Just as we paid for the books, sauntered out in the haze spreading over the undulating skyline, a cleft-chinned man materialized at our side.


Xavier had lived in India some years before. So he knew the roadside gimmicks, and kept his face as flat as chappati. Brimming with élan, I tried to carry on nicely. But soon grew peeved by the man’s bullish tenacity.


I remembered briefly how our wonderful trip in Rajasthan had almost turned nightmarish. I remembered Agra. Jaipur. Mathura. I was accosted by nearly every able-bodied man, asking if I wanted ceramic, curio, cigarette. Gemstones – 92.5% silver. Sari for the missus; dhoti for the memsahib; Kashmir sweater. Original handmade pottery. One certain young man sweetly plied me no end, ‘I give you good price. Remove 100 rupees. OK, take it for 50 rupees. 20 rupees? 10 rupees?’ Not to mention another fellow who tried to corner me at the Taj Mahal to have my photographs taken for 200 rupees.


In all those places my brownness screamed aloud my foreignness, not only was I being bombarded with merchandise, but also quizzed by a hundred and one people.


- Where are you from? Planet Saturn.
- What country are you from?
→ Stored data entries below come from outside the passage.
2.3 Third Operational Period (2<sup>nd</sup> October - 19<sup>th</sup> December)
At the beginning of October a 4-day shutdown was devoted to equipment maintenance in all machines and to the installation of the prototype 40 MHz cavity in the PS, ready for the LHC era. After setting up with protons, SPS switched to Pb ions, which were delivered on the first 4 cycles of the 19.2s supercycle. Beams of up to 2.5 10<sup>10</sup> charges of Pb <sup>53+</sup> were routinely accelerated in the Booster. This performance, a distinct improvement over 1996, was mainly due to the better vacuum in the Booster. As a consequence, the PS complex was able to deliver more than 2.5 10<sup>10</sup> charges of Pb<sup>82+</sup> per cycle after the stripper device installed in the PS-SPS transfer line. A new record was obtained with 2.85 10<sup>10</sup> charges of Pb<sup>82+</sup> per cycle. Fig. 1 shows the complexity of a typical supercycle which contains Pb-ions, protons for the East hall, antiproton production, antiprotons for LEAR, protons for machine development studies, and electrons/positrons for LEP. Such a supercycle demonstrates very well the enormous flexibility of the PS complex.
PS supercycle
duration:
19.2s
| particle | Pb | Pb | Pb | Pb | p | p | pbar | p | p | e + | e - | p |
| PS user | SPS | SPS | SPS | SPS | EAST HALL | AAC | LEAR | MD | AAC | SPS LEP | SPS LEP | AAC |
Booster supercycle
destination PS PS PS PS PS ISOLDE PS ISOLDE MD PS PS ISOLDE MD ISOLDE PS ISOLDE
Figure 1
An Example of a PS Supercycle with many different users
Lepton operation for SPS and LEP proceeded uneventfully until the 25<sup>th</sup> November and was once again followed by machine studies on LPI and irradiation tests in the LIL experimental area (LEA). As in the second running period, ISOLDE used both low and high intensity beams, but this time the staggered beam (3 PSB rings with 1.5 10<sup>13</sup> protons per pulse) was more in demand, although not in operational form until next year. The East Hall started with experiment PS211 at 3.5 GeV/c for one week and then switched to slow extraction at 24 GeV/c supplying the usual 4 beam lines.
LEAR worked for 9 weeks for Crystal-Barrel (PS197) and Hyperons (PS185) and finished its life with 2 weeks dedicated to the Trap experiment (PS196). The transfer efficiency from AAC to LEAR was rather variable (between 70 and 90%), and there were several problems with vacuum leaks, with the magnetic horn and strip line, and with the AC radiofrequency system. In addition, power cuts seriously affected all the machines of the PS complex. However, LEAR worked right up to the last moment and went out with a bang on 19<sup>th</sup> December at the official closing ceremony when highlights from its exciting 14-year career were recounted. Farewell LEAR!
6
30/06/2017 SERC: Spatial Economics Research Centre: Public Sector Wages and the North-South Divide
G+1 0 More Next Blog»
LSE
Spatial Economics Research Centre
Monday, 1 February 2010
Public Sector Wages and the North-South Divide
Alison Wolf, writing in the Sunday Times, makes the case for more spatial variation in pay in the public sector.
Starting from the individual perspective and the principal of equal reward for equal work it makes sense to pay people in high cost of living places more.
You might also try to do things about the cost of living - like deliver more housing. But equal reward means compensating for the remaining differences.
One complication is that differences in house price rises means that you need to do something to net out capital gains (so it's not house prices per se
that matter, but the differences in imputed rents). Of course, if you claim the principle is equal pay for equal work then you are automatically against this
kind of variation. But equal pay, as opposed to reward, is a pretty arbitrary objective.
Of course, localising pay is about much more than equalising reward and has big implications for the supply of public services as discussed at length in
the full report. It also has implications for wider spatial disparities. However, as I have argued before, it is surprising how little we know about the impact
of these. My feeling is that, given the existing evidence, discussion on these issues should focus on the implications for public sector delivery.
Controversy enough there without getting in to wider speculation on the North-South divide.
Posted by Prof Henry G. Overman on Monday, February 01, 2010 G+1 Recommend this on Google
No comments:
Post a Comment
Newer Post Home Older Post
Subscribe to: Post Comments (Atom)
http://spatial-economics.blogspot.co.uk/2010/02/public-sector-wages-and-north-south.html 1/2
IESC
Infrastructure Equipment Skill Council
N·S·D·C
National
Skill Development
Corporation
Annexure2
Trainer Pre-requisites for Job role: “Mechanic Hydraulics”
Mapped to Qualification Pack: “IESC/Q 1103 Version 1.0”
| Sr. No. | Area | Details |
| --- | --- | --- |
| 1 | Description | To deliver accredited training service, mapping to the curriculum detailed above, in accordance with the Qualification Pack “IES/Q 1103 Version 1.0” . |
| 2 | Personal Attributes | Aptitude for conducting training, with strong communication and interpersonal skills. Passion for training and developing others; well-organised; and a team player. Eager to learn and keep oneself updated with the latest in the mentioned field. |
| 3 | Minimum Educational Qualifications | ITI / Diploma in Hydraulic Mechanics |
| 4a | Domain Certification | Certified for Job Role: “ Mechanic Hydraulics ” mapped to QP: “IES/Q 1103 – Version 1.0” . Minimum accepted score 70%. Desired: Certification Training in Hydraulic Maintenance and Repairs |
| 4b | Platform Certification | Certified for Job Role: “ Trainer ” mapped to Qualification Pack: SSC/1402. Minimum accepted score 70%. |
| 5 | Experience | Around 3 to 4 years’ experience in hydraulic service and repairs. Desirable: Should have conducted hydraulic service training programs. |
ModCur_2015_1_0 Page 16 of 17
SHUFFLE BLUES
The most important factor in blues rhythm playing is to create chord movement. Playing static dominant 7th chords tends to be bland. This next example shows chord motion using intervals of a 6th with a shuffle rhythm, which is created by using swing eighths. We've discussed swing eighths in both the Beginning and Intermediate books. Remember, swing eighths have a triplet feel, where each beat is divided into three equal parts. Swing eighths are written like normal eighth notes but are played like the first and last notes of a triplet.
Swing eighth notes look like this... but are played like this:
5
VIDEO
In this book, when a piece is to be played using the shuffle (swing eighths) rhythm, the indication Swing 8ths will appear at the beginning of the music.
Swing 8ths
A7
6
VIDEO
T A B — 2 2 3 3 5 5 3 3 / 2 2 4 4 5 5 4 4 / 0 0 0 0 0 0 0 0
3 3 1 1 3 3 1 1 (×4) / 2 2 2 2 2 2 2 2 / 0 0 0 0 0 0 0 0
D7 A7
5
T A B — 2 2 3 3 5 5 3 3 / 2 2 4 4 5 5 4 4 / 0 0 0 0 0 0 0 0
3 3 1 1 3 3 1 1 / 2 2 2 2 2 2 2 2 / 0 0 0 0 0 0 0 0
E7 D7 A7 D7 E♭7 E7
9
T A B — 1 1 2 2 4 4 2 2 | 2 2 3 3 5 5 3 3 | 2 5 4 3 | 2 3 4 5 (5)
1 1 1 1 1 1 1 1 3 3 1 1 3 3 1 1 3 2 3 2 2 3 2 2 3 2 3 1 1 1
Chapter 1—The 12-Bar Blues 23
Atlantis.


I started feeding their curiosity albeit generously, until it struck me that I would wind up in a clammy maze of Q & A, not in any way rewarding like Who Wants to be a Millionaire? It actually dawned on me that foreignness can be sniffed out like jasmine scent. I became subjected to bouts of doubts. Is all of it real? Or is it just me? Or perhaps, it is my rupees they desired?


Whereupon, I realized I would probably grow daunted, chagrined, anytime I stop at the usual-bustling Delhi bus stop, because someone might query me, telepathically even.


So I turned to the peddler dogging me and Xavier in Connaught Place, and pulled a scowl, forgetting all about tact. In that millisecond before the scowl, I surfaced the reason why Pelios, another much older artist, was grumpy when a shy Tamil youth caught up with us on a busy street, longing to know what country we came from. My friend quickly spurned the young lad, bashing his ego. I had felt terrible at the time. Now I understood.


Because being an outsider, a tourist, can get somewhat tedious, frustrating, even maddening, like the buzz of a mosquito in the ear. Notwithstanding, it does get better – for when you lie in bed later at night and relive the day’s motley scenes, amid a backdrop of balmy music, you see that tourism, no matter how much it corrodes culture, is simply targeted at making the visitor feel welcome.


For me all the pestering rarely demystifies the lure of distant sunsets. I would come back to India, again. And again, because so much beauty blossoms in this vast sequined land of temples, tombs, flowers and spices. Because Ma India exacts no promises, never expects much from you.